--- Exercise prompt ---
Where a line of the listing below includes the word "adenocarcinoma", reproduce that line.

--- Input records ---
((
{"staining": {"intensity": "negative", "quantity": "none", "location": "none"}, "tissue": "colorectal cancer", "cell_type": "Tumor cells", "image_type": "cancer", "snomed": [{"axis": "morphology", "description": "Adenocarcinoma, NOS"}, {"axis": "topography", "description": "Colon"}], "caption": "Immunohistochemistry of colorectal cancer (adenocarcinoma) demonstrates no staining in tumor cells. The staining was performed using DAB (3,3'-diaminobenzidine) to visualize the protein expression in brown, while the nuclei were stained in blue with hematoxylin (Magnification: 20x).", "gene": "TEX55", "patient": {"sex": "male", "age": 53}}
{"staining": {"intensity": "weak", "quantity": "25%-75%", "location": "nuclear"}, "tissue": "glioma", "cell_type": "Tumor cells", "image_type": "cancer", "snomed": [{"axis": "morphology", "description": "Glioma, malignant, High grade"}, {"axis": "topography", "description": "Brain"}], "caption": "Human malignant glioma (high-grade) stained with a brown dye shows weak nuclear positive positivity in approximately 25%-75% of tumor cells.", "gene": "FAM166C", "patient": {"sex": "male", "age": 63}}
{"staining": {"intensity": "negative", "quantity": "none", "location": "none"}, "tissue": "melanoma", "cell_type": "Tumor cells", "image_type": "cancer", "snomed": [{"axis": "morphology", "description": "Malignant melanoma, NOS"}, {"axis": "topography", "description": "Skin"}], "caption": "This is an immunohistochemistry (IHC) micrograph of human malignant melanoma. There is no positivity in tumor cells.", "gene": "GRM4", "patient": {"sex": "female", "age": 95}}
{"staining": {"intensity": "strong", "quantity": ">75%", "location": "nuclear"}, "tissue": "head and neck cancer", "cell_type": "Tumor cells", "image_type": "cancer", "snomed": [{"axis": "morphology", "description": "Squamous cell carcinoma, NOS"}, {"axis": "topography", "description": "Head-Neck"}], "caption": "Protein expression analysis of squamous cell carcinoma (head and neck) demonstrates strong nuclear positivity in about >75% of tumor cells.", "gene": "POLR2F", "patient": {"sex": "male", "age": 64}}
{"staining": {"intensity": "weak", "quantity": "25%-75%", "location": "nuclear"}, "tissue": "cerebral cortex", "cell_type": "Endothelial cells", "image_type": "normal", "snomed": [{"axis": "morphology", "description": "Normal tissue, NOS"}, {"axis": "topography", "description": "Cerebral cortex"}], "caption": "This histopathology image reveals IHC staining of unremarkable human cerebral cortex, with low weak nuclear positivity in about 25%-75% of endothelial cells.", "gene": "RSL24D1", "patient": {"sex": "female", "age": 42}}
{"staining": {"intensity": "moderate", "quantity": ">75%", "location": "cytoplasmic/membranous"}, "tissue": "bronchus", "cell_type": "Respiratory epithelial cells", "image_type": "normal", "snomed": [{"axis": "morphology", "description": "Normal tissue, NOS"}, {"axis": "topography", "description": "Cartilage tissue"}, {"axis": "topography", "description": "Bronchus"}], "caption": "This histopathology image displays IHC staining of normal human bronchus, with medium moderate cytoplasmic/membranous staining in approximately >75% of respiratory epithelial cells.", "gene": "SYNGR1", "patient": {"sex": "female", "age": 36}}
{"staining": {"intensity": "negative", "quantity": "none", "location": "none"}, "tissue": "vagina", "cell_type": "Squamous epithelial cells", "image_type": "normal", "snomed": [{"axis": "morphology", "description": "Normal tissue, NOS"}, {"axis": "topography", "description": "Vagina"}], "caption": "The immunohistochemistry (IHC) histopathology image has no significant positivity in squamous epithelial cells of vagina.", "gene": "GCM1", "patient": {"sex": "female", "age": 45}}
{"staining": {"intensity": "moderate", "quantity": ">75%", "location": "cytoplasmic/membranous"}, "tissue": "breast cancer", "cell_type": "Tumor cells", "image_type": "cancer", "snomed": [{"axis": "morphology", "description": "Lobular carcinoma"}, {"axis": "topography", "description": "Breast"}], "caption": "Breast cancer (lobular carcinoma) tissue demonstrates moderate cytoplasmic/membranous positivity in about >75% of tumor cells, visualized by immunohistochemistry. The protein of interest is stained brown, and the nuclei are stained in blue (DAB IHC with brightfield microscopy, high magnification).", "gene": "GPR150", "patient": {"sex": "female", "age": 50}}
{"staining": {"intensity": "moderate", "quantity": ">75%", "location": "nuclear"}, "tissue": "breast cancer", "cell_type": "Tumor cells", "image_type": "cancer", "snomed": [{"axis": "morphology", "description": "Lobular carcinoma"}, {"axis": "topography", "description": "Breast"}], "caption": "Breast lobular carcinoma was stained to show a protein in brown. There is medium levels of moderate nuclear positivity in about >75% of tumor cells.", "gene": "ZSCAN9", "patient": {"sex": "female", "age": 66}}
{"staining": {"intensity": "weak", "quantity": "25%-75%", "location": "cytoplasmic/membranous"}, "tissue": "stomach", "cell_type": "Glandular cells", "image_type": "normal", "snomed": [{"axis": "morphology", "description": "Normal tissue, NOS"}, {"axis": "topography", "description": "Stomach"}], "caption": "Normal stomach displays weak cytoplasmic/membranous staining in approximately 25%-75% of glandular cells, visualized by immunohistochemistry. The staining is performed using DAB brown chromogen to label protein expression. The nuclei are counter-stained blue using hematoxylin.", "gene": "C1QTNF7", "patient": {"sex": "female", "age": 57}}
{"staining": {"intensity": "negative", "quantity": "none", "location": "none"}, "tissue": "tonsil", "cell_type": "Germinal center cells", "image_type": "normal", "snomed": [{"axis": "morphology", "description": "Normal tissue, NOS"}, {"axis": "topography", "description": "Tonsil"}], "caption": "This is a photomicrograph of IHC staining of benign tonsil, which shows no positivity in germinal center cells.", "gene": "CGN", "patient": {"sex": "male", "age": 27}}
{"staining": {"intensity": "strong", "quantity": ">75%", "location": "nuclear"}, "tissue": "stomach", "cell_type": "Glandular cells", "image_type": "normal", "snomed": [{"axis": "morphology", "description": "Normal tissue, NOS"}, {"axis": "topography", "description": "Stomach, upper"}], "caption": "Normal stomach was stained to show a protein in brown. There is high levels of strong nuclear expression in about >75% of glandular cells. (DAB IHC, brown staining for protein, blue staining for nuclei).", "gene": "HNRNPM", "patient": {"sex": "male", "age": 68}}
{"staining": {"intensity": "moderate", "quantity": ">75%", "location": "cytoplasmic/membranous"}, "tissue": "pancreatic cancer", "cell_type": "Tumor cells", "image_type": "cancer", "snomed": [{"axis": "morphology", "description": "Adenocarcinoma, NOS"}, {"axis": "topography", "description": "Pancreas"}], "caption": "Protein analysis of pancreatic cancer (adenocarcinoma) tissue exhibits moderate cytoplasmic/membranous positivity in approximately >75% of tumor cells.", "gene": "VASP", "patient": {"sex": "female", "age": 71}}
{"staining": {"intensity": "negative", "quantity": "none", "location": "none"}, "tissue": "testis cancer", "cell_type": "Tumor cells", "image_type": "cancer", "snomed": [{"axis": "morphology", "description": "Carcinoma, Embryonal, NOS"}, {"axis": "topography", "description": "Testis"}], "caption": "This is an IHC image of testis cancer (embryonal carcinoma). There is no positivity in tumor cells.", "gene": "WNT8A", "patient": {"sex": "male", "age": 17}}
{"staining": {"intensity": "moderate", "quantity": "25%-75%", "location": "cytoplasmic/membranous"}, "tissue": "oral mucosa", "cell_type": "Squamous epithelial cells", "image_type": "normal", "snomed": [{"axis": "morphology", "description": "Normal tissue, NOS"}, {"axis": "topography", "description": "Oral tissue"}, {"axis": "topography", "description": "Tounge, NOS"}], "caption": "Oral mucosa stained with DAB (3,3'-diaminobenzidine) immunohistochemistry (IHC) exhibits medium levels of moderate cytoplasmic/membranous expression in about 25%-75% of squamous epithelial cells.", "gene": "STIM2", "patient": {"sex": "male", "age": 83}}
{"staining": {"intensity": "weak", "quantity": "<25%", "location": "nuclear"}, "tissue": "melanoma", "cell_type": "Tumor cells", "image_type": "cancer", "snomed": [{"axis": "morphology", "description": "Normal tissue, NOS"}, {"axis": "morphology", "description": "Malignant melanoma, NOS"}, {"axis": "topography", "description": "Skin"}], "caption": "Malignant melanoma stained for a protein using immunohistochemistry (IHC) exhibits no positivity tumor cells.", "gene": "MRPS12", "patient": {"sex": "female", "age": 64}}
))
--- Exercise answer ---
{"staining": {"intensity": "negative", "quantity": "none", "location": "none"}, "tissue": "colorectal cancer", "cell_type": "Tumor cells", "image_type": "cancer", "snomed": [{"axis": "morphology", "description": "Adenocarcinoma, NOS"}, {"axis": "topography", "description": "Colon"}], "caption": "Immunohistochemistry of colorectal cancer (adenocarcinoma) demonstrates no staining in tumor cells. The staining was performed using DAB (3,3'-diaminobenzidine) to visualize the protein expression in brown, while the nuclei were stained in blue with hematoxylin (Magnification: 20x).", "gene": "TEX55", "patient": {"sex": "male", "age": 53}}
{"staining": {"intensity": "moderate", "quantity": ">75%", "location": "cytoplasmic/membranous"}, "tissue": "pancreatic cancer", "cell_type": "Tumor cells", "image_type": "cancer", "snomed": [{"axis": "morphology", "description": "Adenocarcinoma, NOS"}, {"axis": "topography", "description": "Pancreas"}], "caption": "Protein analysis of pancreatic cancer (adenocarcinoma) tissue exhibits moderate cytoplasmic/membranous positivity in approximately >75% of tumor cells.", "gene": "VASP", "patient": {"sex": "female", "age": 71}}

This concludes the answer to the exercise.